While we may have discussed number of patients, this section will delve more deeply into demographics of patients. Depending on your location your demographic may differ greatly. The technology you invest in, and the type of periodontal program you implement will all be dependent upon this demographic so it’s important to establish this in the business plan.


Future employees are obviously a vital part of your dental practice, but where will you find them? What specific personality traits are you looking for in the hiring process? These are all important questions to ask yourself before obtaining team members.

Through this business plan your lenders get a more thorough idea and further understanding of your goals and vision. This process also shows them that you’ve done your due diligence and research. The more information you show i.e. demographics, location, specific equipment costs etc., the better and more professional your business plan looks which can assure you more financing to get your dental practice off the ground.

Defining your goals

Defining your goals consists of both goal setting, and goal writing, two steps which are often times very overlooked in the scheme of things. However overlooked, this is still a fundamental part in establishing a successful practice.
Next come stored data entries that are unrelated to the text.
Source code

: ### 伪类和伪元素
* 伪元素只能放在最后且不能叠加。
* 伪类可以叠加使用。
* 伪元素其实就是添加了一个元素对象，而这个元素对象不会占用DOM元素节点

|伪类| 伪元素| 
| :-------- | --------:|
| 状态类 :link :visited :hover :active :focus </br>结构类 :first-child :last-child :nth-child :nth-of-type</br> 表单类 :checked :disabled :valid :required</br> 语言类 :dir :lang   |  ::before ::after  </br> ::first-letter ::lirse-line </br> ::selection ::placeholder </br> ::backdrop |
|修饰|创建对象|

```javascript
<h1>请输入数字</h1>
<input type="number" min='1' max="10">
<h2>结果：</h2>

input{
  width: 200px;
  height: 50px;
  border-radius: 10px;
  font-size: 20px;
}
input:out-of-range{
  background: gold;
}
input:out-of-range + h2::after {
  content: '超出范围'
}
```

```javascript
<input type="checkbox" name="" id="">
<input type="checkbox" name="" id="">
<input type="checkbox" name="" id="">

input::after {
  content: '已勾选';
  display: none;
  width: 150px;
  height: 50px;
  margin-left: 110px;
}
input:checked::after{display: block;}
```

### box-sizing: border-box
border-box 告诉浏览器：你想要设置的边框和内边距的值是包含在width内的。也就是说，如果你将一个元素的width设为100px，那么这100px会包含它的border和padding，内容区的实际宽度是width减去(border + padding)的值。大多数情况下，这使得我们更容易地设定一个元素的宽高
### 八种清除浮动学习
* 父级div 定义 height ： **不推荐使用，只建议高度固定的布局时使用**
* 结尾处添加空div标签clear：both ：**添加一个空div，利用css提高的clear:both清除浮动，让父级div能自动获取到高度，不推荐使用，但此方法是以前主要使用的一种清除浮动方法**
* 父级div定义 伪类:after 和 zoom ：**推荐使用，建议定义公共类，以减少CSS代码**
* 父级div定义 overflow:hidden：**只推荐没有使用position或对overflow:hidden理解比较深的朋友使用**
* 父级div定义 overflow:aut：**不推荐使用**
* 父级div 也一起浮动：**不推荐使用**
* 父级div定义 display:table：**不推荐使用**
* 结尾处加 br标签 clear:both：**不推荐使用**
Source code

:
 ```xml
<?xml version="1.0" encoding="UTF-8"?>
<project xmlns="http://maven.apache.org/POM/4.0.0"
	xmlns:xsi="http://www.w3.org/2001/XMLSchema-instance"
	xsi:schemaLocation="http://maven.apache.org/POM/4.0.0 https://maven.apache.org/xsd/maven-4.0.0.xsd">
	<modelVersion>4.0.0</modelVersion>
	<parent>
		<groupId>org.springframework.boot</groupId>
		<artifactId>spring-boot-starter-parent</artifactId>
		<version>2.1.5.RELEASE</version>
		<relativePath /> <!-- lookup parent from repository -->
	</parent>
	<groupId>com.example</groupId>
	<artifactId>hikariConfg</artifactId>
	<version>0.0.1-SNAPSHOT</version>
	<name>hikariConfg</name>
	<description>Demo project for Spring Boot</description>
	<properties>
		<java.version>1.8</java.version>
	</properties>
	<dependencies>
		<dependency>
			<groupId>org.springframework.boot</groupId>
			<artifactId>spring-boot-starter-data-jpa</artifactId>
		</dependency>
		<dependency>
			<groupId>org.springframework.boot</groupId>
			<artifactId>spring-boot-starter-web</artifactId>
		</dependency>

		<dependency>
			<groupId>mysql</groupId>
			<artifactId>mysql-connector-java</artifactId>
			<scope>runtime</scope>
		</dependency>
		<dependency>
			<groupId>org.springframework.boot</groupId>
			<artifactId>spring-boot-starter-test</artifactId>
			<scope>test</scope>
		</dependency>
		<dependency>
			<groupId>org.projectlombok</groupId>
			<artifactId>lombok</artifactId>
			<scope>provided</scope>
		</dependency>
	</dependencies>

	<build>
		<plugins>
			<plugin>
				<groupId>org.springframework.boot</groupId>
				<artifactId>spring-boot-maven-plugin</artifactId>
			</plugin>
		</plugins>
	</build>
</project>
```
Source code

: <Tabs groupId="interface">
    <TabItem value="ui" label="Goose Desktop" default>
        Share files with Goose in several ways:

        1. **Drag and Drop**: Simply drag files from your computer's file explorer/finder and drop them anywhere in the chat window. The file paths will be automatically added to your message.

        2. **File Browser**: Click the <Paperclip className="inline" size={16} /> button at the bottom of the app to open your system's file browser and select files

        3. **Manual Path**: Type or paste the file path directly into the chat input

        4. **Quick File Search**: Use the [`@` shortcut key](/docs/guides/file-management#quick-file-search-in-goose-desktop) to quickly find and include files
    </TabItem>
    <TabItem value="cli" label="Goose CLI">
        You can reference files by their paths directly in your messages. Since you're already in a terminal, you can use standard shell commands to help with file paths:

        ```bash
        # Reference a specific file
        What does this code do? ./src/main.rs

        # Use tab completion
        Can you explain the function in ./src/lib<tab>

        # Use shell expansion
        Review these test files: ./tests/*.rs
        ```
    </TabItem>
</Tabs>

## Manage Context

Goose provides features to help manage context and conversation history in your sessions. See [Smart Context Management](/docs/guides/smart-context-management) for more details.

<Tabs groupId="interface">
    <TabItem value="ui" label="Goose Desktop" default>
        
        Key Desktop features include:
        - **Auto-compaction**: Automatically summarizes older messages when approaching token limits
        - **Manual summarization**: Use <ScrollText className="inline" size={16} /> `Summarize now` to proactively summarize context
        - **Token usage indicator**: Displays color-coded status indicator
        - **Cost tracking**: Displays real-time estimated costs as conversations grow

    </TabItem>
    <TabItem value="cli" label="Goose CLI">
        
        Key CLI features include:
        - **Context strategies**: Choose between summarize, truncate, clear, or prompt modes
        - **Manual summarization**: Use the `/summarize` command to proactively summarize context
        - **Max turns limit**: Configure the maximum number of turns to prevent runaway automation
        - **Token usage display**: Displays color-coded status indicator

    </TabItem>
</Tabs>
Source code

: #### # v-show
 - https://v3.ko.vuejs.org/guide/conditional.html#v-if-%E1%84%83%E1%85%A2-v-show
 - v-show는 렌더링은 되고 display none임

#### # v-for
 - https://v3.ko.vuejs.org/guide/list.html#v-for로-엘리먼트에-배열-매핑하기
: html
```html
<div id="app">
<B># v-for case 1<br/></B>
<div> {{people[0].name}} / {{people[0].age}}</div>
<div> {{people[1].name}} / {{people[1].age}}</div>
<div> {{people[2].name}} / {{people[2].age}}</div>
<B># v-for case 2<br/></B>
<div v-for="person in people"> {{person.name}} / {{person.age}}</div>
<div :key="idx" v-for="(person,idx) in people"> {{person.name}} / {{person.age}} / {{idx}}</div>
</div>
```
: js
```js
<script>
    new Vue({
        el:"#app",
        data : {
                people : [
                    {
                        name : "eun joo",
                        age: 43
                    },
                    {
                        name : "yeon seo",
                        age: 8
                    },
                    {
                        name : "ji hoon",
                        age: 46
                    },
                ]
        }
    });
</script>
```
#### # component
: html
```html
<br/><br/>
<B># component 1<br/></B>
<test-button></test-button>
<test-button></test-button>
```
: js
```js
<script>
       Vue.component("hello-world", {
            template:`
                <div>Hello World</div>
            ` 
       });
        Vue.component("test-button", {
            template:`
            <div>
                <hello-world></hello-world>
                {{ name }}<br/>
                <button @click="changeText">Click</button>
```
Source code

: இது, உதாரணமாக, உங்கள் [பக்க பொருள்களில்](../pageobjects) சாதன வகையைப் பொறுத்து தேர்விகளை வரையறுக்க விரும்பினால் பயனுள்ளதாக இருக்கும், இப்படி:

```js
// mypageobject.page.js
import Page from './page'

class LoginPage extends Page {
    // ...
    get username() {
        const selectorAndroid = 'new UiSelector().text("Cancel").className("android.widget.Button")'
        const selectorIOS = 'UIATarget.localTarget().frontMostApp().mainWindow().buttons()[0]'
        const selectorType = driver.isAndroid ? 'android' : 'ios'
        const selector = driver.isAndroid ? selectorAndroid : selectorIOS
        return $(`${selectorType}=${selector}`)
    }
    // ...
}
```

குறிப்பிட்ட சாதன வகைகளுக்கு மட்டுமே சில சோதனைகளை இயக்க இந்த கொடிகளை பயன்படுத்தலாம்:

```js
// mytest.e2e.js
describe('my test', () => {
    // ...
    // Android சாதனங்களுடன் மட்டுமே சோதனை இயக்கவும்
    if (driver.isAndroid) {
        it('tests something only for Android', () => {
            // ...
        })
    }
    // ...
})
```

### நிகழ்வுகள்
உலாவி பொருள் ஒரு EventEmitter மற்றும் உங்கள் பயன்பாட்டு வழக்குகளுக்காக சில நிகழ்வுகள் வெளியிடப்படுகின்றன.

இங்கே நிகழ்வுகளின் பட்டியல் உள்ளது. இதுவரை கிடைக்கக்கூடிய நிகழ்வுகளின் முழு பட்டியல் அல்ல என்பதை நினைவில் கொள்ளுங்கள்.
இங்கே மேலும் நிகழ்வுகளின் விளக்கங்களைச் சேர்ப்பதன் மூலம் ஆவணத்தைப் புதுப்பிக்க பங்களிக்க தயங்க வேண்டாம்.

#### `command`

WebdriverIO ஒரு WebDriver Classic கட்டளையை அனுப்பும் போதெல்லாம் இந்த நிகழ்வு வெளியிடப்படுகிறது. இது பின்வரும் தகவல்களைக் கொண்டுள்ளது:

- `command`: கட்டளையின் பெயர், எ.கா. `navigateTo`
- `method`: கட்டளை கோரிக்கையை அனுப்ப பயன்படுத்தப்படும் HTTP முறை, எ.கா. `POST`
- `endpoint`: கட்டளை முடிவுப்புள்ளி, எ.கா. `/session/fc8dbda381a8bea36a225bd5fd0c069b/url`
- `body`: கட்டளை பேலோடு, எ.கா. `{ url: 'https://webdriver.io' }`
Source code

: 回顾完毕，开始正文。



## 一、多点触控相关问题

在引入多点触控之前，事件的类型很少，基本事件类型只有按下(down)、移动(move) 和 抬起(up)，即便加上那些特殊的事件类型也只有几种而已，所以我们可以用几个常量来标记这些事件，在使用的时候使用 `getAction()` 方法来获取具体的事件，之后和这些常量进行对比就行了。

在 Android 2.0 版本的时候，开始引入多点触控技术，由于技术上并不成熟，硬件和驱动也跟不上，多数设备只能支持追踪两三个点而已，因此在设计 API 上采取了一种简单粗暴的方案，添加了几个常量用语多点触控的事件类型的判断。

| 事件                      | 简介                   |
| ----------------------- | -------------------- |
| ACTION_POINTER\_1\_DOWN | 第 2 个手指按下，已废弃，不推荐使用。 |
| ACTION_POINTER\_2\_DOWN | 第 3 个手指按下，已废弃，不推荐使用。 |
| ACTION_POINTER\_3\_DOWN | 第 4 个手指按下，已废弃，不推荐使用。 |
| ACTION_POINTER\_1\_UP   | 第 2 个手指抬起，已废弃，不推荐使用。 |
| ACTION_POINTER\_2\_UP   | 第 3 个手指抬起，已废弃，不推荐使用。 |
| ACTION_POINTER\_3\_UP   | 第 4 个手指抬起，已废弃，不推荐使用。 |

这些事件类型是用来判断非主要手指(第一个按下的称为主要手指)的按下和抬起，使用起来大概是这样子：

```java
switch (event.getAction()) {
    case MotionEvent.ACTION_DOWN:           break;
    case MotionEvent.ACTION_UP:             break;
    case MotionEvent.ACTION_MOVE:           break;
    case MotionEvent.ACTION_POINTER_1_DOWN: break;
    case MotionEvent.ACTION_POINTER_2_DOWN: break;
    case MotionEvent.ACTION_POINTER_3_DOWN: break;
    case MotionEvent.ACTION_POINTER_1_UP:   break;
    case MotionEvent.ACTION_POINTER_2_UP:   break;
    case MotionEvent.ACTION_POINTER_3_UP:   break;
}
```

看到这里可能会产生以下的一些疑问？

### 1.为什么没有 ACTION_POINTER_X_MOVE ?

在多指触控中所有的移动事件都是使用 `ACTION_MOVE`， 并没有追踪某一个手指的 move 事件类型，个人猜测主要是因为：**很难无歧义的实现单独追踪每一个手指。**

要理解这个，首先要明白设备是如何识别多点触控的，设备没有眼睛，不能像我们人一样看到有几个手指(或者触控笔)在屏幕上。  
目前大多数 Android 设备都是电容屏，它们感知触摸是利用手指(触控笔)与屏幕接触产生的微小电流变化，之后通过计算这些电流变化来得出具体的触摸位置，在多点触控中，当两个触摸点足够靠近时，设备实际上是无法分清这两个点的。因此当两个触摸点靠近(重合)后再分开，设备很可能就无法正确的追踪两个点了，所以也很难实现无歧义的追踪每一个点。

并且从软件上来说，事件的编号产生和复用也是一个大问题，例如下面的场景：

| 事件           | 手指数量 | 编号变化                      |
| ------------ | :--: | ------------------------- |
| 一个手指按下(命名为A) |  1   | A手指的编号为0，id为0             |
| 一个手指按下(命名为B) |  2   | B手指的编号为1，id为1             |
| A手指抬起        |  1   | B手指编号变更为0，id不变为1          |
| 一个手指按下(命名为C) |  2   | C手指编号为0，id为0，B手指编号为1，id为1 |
To give you some perspective, imagine all of the big decisions that need to be made when starting any business. You must decide where you want to live, who’s your main clientele, how much you would like to earn etc. All of these major decisions need a premise in which to be made off of.

Your goals are a perfect outlet in which to base these decisions. Your goals give you an indication of where you will be in the coming years of your career, in order to guide and measure that you’re growing in the right direction.

So before you start your dental business, do yourself a favor and write down these goals. Try out goal setting exercises that line up with your vision. Make sure they’re measurable, easy to obtain, relevant to your business, and something you can keep track of. While you’re making these tough decisions at the start of your practice you can use these goal setting practices to help guide your decisions and make sure you wind up where you want to be.

Revenue Drivers

Without a doubt when it comes to your dental practice, your patients are going to be your #1 factor in driving your revenue. Every businessman knows without clients it doesn’t matter how good of a facility you have or how strong your team is. In order to drive new patients you’ll need to spend a majority of your team’s efforts in the marketing realm.

Not only effort and energy but also financially, external marketing is a chunk of your budget that deserves a fair concentration. The most successful practices see cash flow in the beginning right up front and begin to meet payroll. For many practices it’s beneficial to find an outside patient financing partner who can help you to make the most out of your resources without putting you at risk for your non-paying patients.

It’s also important to remember as a new dental clinic you’ll need to be bringing in about 50-60 new patients every month to keep up with those goals you set and grow optimally.

Once you’ve thought about and put into practice all of the above, in theory you’re ready to hop right in and start your own dental practice. Now in reality, nothing works that easily and it will take your full will and effort to make these dreams become that reality. What other tips would be helpful to assess before starting your own practice? We’d love to hear your experiences!